Q. Has Michael seen the show? If yes, then what did he think? If no, then would you want him to see it?
Greg Jameson: Thanks to the world of Twitter, old Buerky is aware that there’s a musical very loosely based on his career. He’s said to be “alarmed”. However, we think Buerk comes out of it very well indeed. We’ve invited him to the premiere and fingers crossed he comes. There’s half a cider on the house in it for him, if he’s reading. I’m sure he’ll be very flattered. He’ll probably laugh his socks off. Or sue us. Maybe both.

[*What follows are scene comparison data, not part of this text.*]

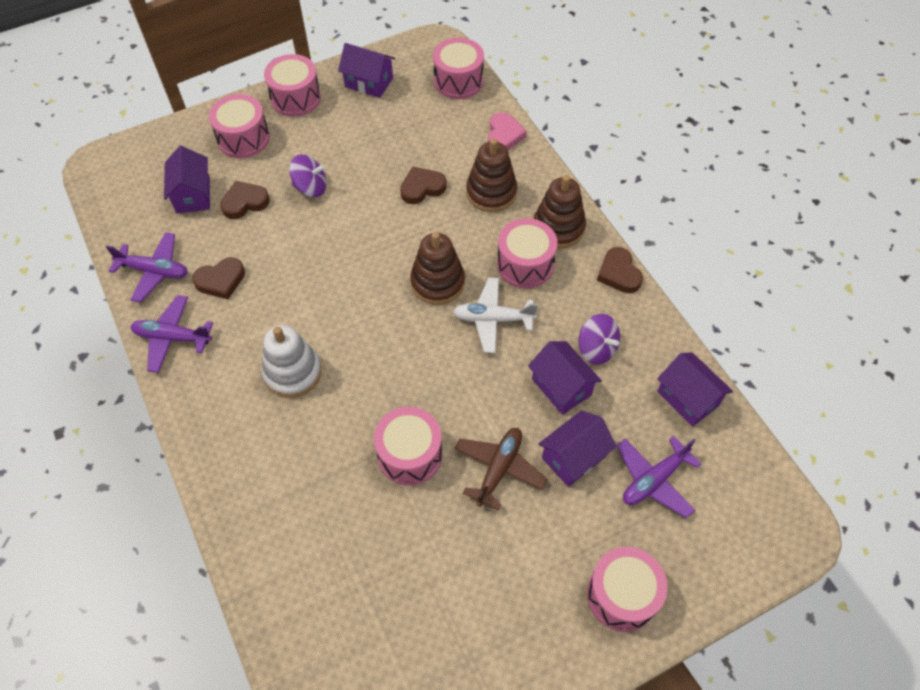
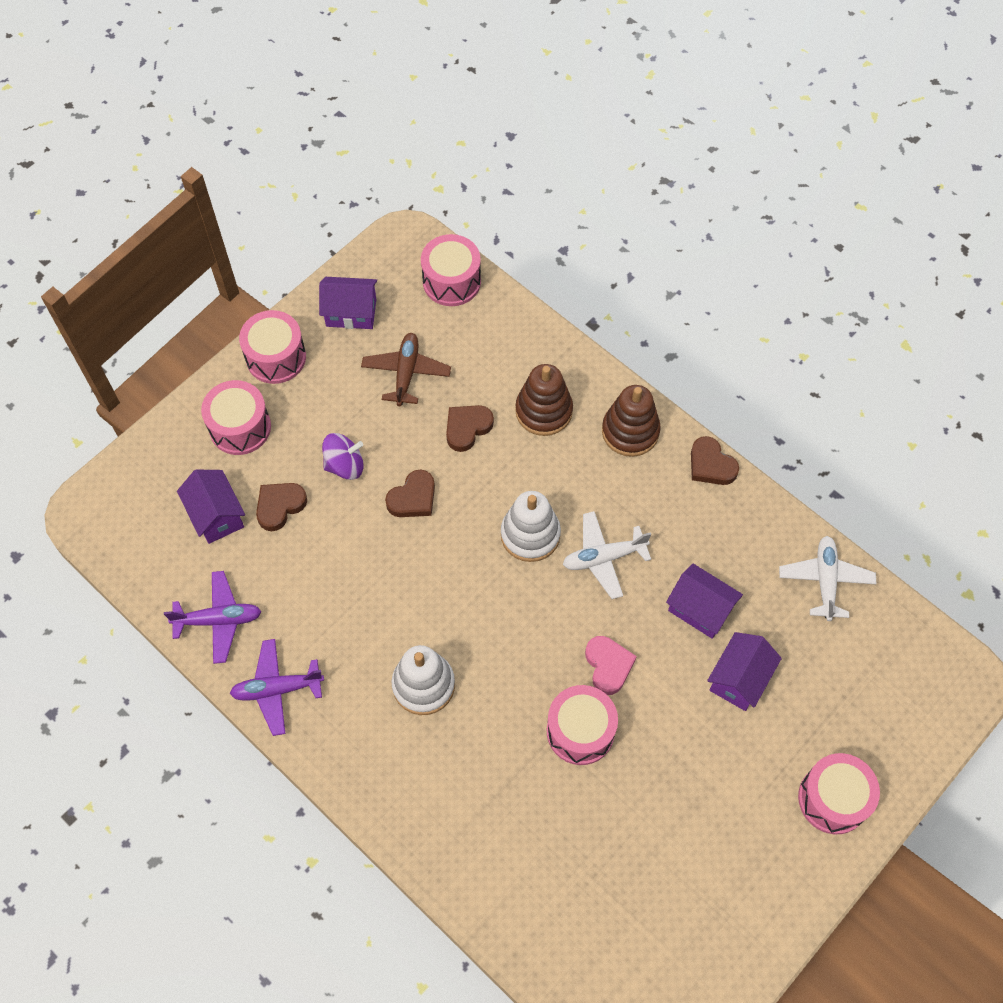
camera: 20 degrees left, 5 degrees up
brown heart [192,257,245,299] -> brown heart moved to [385,469,435,517]
brown stacking toy [410,232,465,305] -> white stacking toy [501,491,561,562]
brown plane [454,428,547,511] -> brown plane moved to [361,333,451,406]
pink heart [488,112,527,150] -> pink heart moved to [585,636,637,695]
pink drum [497,218,558,289] -> none
purple spinning top [579,314,620,365] -> none
purple plane [616,436,702,518] -> none
purple house [657,352,733,427] -> white plane [779,536,876,621]

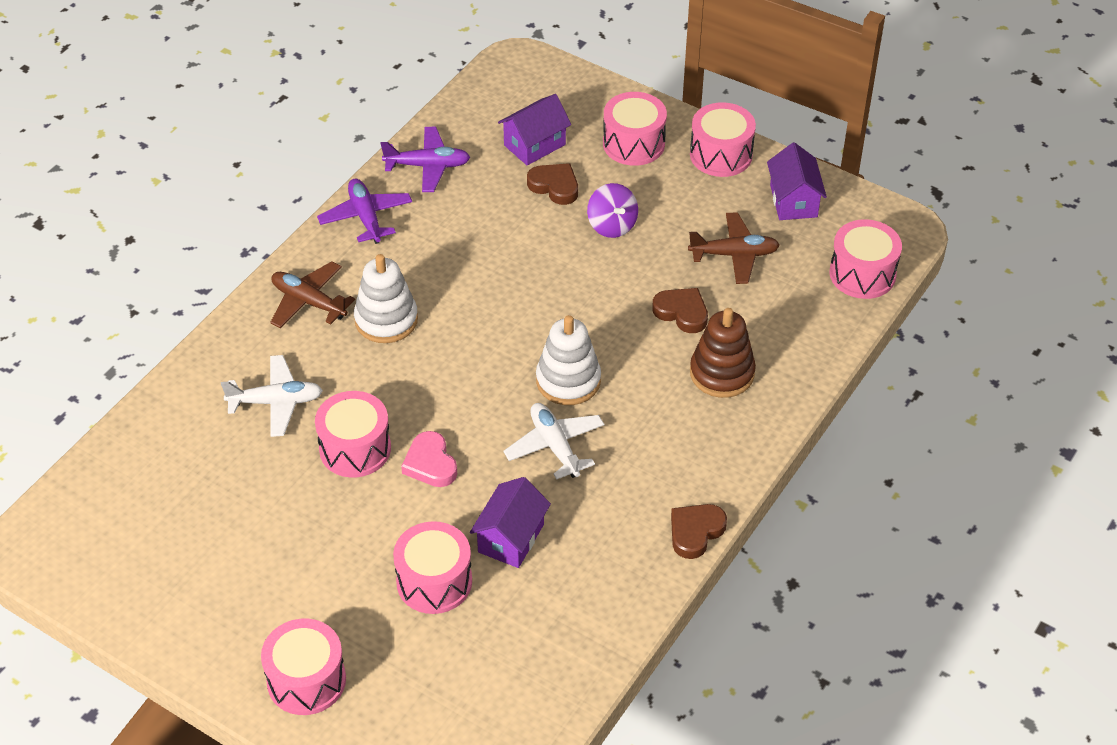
camera: 80 degrees right, 15 degrees down
purple plane [164,571,261,664] -> purple plane turned 75 degrees counterclockwise [381,127,470,192]
brown heart [385,469,435,517] -> none
pink heart [585,636,637,695] -> pink heart turned 90 degrees clockwise [401,431,457,487]
brown stacking toy [602,385,661,457] -> none
purple house [707,632,782,711] -> pink drum [393,521,472,614]
white plane [779,536,876,621] -> white plane moved to [221,355,323,437]
none -> brown plane [270,261,355,328]

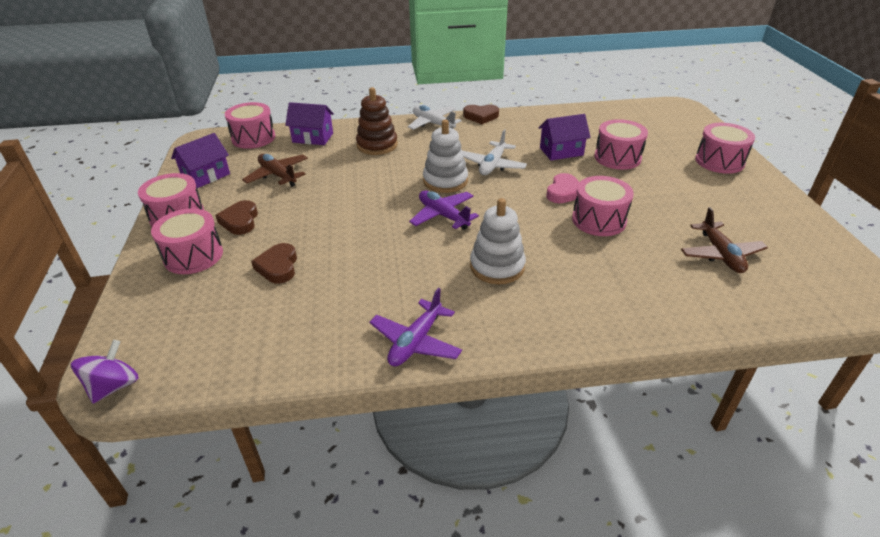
camera: 130 degrees left, 10 degrees down
white plane [221,355,323,437] -> white plane moved to [408,105,462,130]
brown plane [270,261,355,328] -> brown plane moved to [681,207,768,273]
purple plane [381,127,470,192] -> purple plane moved to [409,191,479,230]
purple house [498,94,571,166] -> purple house moved to [285,102,334,145]
purple spinning top [587,183,638,238] -> purple spinning top moved to [71,340,138,404]
brown heart [652,288,708,333] -> brown heart moved to [215,200,258,235]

Q. Is it important that audience members know what happened in the news during the eighties?
Tom Bailey: Thankfully not. Some Bolivian students came to an early read through (this is true) and we were amazed that they really enjoyed it. And we provide a handy glossary to paper over the cracks in your knowledge. It helps if you know who Thatcher is, so recent events have really helped. Thanks Maggie.

Greg Jameson: Anyone who even vaguely remembers the ’80s will bask in the warm glow of nostalgia. Our version of events isn’t so much Hollywoodized as seen through a child-like lens of imagination.

Q. Do you see this period as the golden age of newsreaders?
Greg Jameson: Put simply: Buerk is the greatest there ever was. He’s the Muhammad Ali of newsreaders. Nowadays, they turn up without a tie and slouch all over their desks and use colloquialisms and drop their trousers for charity: all so undignified. It’s hard to imagine anyone writing a musical about any of the current crop in quarter of a century’s time. So yes, Buerky was the last of the great reporters/journalists/newsreaders. He’s James Bond. He’s Indiana Jones. He’s SuperTed. He’s Buerk!